Glaucoma is not one disorder but a range of conditions in which the pressure inside the eye becomes too high. This results in damage to the optic nerve at the back of the eye which can lead to loss of vision if left untreated. Glaucoma is one of the most common causes of blindness worldwide.
Hypnotherapy has been used with open angle glaucoma and is said to improve fluid flow and to maintain balance over time.
Other uses of hypnotherapy include enabling acceptance of the condition and of symptoms that may not improve.
How does glaucoma develop?
There is a constant flow of fluid through the eye. The flow into and out of the eye is carefully monitored in order to ensure that the eye maintains its round shape and does not become too hard or too soft. This fluid is called the aqueous humour. It is secreted into the eye from an area behind the iris (the coloured part of the eye) and flows around through the pupil and drains out of the eye through several microscopic channels. Glaucoma usually develops when this flow of fluid becomes obstructed and there is a build-up of pressure within the eye.
There are two main sub-groups of glaucoma:
- primary open angle glaucoma (formerly known as chronic simple glaucoma) is a slowly progressive condition which occurs when the tiny microscopic drainage channels gradually become blocked.
- primary angle closure glaucoma (also known as closed angle or acute glaucoma) occurs much more rapidly when the flow of fluid inside the eye cannot pass through the pupil, causing a rapid rise in pressure inside the eye.
There are other types of glaucoma which are much rarer and can be caused by a variety of reasons:
- inflammation inside the eye (uveitis or iritis).
- the growth of new vessels inside the eye, which may occur in connection with diabetes or after blood vessel blockage at the back of the eye.
- treatment with certain medicines (eg corticosteroids).
- following an eye injury.
- other rare abnormalities affecting the structure of the eye.
- It is very rare for children to be born with glaucoma but it is a recognised condition. There is a tendency for this to run in families, although it may occur in children with no family history of glaucoma at all.
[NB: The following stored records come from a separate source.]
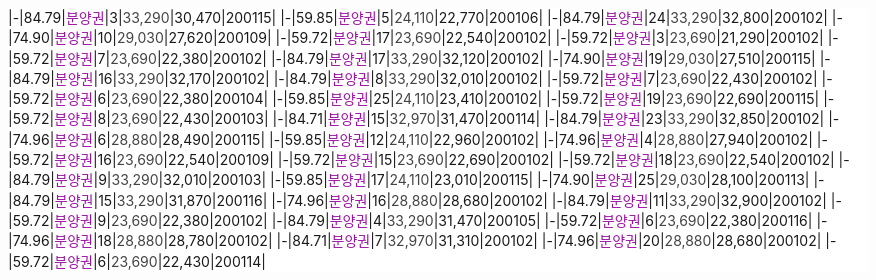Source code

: |-|84.79|<span style="color:#9C11A5">분양권</span>|3|<span style="color:#444444">33,290</span>|30,470|200115|
|-|59.85|<span style="color:#9C11A5">분양권</span>|5|<span style="color:#444444">24,110</span>|22,770|200106|
|-|84.79|<span style="color:#9C11A5">분양권</span>|24|<span style="color:#444444">33,290</span>|32,800|200102|
|-|74.90|<span style="color:#9C11A5">분양권</span>|10|<span style="color:#444444">29,030</span>|27,620|200109|
|-|59.72|<span style="color:#9C11A5">분양권</span>|17|<span style="color:#444444">23,690</span>|22,540|200102|
|-|59.72|<span style="color:#9C11A5">분양권</span>|3|<span style="color:#444444">23,690</span>|21,290|200102|
|-|59.72|<span style="color:#9C11A5">분양권</span>|7|<span style="color:#444444">23,690</span>|22,380|200102|
|-|84.79|<span style="color:#9C11A5">분양권</span>|17|<span style="color:#444444">33,290</span>|32,120|200102|
|-|74.90|<span style="color:#9C11A5">분양권</span>|19|<span style="color:#444444">29,030</span>|27,510|200115|
|-|84.79|<span style="color:#9C11A5">분양권</span>|16|<span style="color:#444444">33,290</span>|32,170|200102|
|-|84.79|<span style="color:#9C11A5">분양권</span>|8|<span style="color:#444444">33,290</span>|32,010|200102|
|-|59.72|<span style="color:#9C11A5">분양권</span>|7|<span style="color:#444444">23,690</span>|22,430|200102|
|-|59.72|<span style="color:#9C11A5">분양권</span>|6|<span style="color:#444444">23,690</span>|22,380|200104|
|-|59.85|<span style="color:#9C11A5">분양권</span>|25|<span style="color:#444444">24,110</span>|23,410|200102|
|-|59.72|<span style="color:#9C11A5">분양권</span>|19|<span style="color:#444444">23,690</span>|22,690|200115|
|-|59.72|<span style="color:#9C11A5">분양권</span>|8|<span style="color:#444444">23,690</span>|22,430|200103|
|-|84.71|<span style="color:#9C11A5">분양권</span>|15|<span style="color:#444444">32,970</span>|31,470|200114|
|-|84.79|<span style="color:#9C11A5">분양권</span>|23|<span style="color:#444444">33,290</span>|32,850|200102|
|-|74.96|<span style="color:#9C11A5">분양권</span>|6|<span style="color:#444444">28,880</span>|28,490|200115|
|-|59.85|<span style="color:#9C11A5">분양권</span>|12|<span style="color:#444444">24,110</span>|22,960|200102|
|-|74.96|<span style="color:#9C11A5">분양권</span>|4|<span style="color:#444444">28,880</span>|27,940|200102|
|-|59.72|<span style="color:#9C11A5">분양권</span>|16|<span style="color:#444444">23,690</span>|22,540|200109|
|-|59.72|<span style="color:#9C11A5">분양권</span>|15|<span style="color:#444444">23,690</span>|22,690|200102|
|-|59.72|<span style="color:#9C11A5">분양권</span>|18|<span style="color:#444444">23,690</span>|22,540|200102|
|-|84.79|<span style="color:#9C11A5">분양권</span>|9|<span style="color:#444444">33,290</span>|32,010|200103|
|-|59.85|<span style="color:#9C11A5">분양권</span>|17|<span style="color:#444444">24,110</span>|23,010|200115|
|-|74.90|<span style="color:#9C11A5">분양권</span>|25|<span style="color:#444444">29,030</span>|28,100|200113|
|-|84.79|<span style="color:#9C11A5">분양권</span>|15|<span style="color:#444444">33,290</span>|31,870|200116|
|-|74.96|<span style="color:#9C11A5">분양권</span>|16|<span style="color:#444444">28,880</span>|28,680|200102|
|-|84.79|<span style="color:#9C11A5">분양권</span>|11|<span style="color:#444444">33,290</span>|32,900|200102|
|-|59.72|<span style="color:#9C11A5">분양권</span>|9|<span style="color:#444444">23,690</span>|22,380|200102|
|-|84.79|<span style="color:#9C11A5">분양권</span>|4|<span style="color:#444444">33,290</span>|31,470|200105|
|-|59.72|<span style="color:#9C11A5">분양권</span>|6|<span style="color:#444444">23,690</span>|22,380|200116|
|-|74.96|<span style="color:#9C11A5">분양권</span>|18|<span style="color:#444444">28,880</span>|28,780|200102|
|-|84.71|<span style="color:#9C11A5">분양권</span>|7|<span style="color:#444444">32,970</span>|31,310|200102|
|-|74.96|<span style="color:#9C11A5">분양권</span>|20|<span style="color:#444444">28,880</span>|28,680|200102|
|-|59.72|<span style="color:#9C11A5">분양권</span>|6|<span style="color:#444444">23,690</span>|22,430|200114|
Primary open angle glaucoma
The build up in pressure in this condition is very slow. Therefore visual loss is gradual and patients often do not notice any problem until there is evidence of severe visual impairment. The peripheral (or side) vision is affected first and therefore the eyesight is not obviously affected. These peripheral areas of visual field loss increase until eventually the central vision is damaged leading to blindness.
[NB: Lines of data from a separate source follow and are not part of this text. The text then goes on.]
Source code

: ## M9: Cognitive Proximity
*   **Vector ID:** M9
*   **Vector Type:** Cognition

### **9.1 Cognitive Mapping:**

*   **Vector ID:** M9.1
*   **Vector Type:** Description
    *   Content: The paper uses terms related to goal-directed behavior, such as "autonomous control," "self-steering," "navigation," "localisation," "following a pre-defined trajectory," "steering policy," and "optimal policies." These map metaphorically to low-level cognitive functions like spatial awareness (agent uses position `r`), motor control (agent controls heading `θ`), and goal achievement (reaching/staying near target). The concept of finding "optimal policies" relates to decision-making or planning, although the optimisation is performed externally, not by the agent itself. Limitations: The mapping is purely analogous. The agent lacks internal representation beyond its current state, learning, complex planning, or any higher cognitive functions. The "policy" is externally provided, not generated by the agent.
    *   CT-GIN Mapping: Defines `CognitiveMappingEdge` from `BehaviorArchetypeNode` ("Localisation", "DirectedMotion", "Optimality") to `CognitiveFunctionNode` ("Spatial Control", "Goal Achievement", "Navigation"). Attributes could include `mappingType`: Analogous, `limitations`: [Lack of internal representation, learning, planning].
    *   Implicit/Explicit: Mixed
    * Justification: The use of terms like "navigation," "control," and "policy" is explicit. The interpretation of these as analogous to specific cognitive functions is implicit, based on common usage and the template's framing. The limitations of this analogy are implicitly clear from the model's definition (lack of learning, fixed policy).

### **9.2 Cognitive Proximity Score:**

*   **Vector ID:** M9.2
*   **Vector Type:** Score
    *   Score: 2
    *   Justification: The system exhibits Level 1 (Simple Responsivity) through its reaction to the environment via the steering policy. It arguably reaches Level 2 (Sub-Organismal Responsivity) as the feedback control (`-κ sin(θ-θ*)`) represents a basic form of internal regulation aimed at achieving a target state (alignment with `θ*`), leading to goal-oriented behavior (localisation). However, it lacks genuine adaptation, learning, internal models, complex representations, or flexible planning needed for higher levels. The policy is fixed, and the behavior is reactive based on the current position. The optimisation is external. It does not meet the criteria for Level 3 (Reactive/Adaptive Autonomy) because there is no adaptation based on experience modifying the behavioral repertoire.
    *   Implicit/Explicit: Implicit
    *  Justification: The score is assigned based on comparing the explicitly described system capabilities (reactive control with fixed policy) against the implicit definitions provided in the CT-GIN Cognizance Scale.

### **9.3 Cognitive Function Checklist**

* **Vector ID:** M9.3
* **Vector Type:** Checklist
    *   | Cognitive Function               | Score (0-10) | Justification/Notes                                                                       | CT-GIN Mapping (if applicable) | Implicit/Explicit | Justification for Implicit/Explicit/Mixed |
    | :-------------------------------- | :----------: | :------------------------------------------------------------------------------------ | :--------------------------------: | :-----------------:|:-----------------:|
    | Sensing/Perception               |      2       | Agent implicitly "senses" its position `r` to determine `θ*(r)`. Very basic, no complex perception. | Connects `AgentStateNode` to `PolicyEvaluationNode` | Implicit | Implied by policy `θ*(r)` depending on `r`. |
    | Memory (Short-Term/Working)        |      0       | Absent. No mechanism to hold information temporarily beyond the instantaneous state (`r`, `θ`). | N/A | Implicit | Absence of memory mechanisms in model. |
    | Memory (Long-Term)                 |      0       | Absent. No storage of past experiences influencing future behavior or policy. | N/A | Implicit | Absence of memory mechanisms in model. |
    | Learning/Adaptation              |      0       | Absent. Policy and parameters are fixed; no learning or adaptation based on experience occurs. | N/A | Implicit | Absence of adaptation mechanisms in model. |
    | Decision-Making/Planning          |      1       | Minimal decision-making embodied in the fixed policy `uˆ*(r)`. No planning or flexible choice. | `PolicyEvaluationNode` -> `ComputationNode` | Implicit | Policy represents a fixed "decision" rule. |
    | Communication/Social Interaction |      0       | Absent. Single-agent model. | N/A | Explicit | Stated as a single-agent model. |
Because primary open angle glaucoma is not usually recognised until it is advanced, people are screened for the condition as part of the optician's routine examination when eye tests are carried out. The optician will check the pressure, examine the nerve at the back of the eye and test the field of vision if this is indicated. As primary open angle glaucoma is rare in people under the age of 40, these screening tests are usually only carried out after this age.
Primary angle closure glaucoma
In this condition the pressure inside the eye rises rapidly and the eye becomes very painful. It is usually red and the vision becomes blurred. The patient may notice haloes around lights. There is often significant headache and occasionally the patient feels very unwell and may even vomit. This condition is very rare in patients under the age of 50 and is more common in people who are long-sighted.